Fikret Bila

Fikret Bila

fbila@milliyet.com.tr

Tüm Yazıları
Haberin Devamı


Ankara ziyaretçi akınına uğramış durumda. ABD Savunma Bakan Yardımcısı Wolfowitz, Dışişleri Bakan Yardımcısı Grossman, İngiltere Dışişleri Bakanı Straw, Yunanistan Dışişleri Bakanı Papandreu ve IMF heyeti...
Gündemde Irak, AB, Kıbrıs ve Türk ekonomisi var...
Wolfowitz ve Grossman’ın geniş yelpazeli temaslarında Irak konusunun ön planda olduğunu söyleyebiliriz.
Amerikalıların, Irak’a Kuzey’den müdahaleyi esas alan yeni savaş senaryosuna yanıt aradıkları belirtiliyor. Türk yetkililere ABD ve Ankara’da daha önce yansıtıldığı kaydedilen Irak’a müdahale senaryosu, Türkiye’nin desteğine dayanıyor. Irak’a Türkiye sınırından kara operasyonu öngören bu plan gereğince 10 kadar havaalanı ve Akdeniz limanlarının bildirimsiz kullanılması ve Türk Silahlı Kuvvetleri’nin asker desteği vermesini içerdiği seslendiriliyor.

Veri kesiti:
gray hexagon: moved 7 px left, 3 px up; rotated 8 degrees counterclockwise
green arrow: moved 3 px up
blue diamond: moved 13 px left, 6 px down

Çalışma soruları:
A. Ankara'daki diplomasi trafiğini anlatan yazıdan "Ankara ziyaretçi akınına" ile "vermesini içerdiği seslendiriliyor." arasındaki bölümü, bu iki ifade de dahil olmak üzere olduğu gibi aktarın.
B. Ankara'daki diplomasi trafiğini anlatan yazıya göre şu soruları yanıtlayın:
(i) Ankara'ya gelen İngiltere Dışişleri Bakanı kimdir?
(ii) Wolfowitz ile Grossman'ın temaslarında hangi konu ön plandadır?
(iii) Plan, kaç havaalanının bildirimsiz kullanılmasını içeriyor?

Çözümler:
A.
Ankara ziyaretçi akınına uğramış durumda. ABD Savunma Bakan Yardımcısı Wolfowitz, Dışişleri Bakan Yardımcısı Grossman, İngiltere Dışişleri Bakanı Straw, Yunanistan Dışişleri Bakanı Papandreu ve IMF heyeti...
Gündemde Irak, AB, Kıbrıs ve Türk ekonomisi var...
Wolfowitz ve Grossman’ın geniş yelpazeli temaslarında Irak konusunun ön planda olduğunu söyleyebiliriz.
Amerikalıların, Irak’a Kuzey’den müdahaleyi esas alan yeni savaş senaryosuna yanıt aradıkları belirtiliyor. Türk yetkililere ABD ve Ankara’da daha önce yansıtıldığı kaydedilen Irak’a müdahale senaryosu, Türkiye’nin desteğine dayanıyor. Irak’a Türkiye sınırından kara operasyonu öngören bu plan gereğince 10 kadar havaalanı ve Akdeniz limanlarının bildirimsiz kullanılması ve Türk Silahlı Kuvvetleri’nin asker desteği vermesini içerdiği seslendiriliyor.

B.
(i) Straw
(ii) Irak
(iii) 10 kadar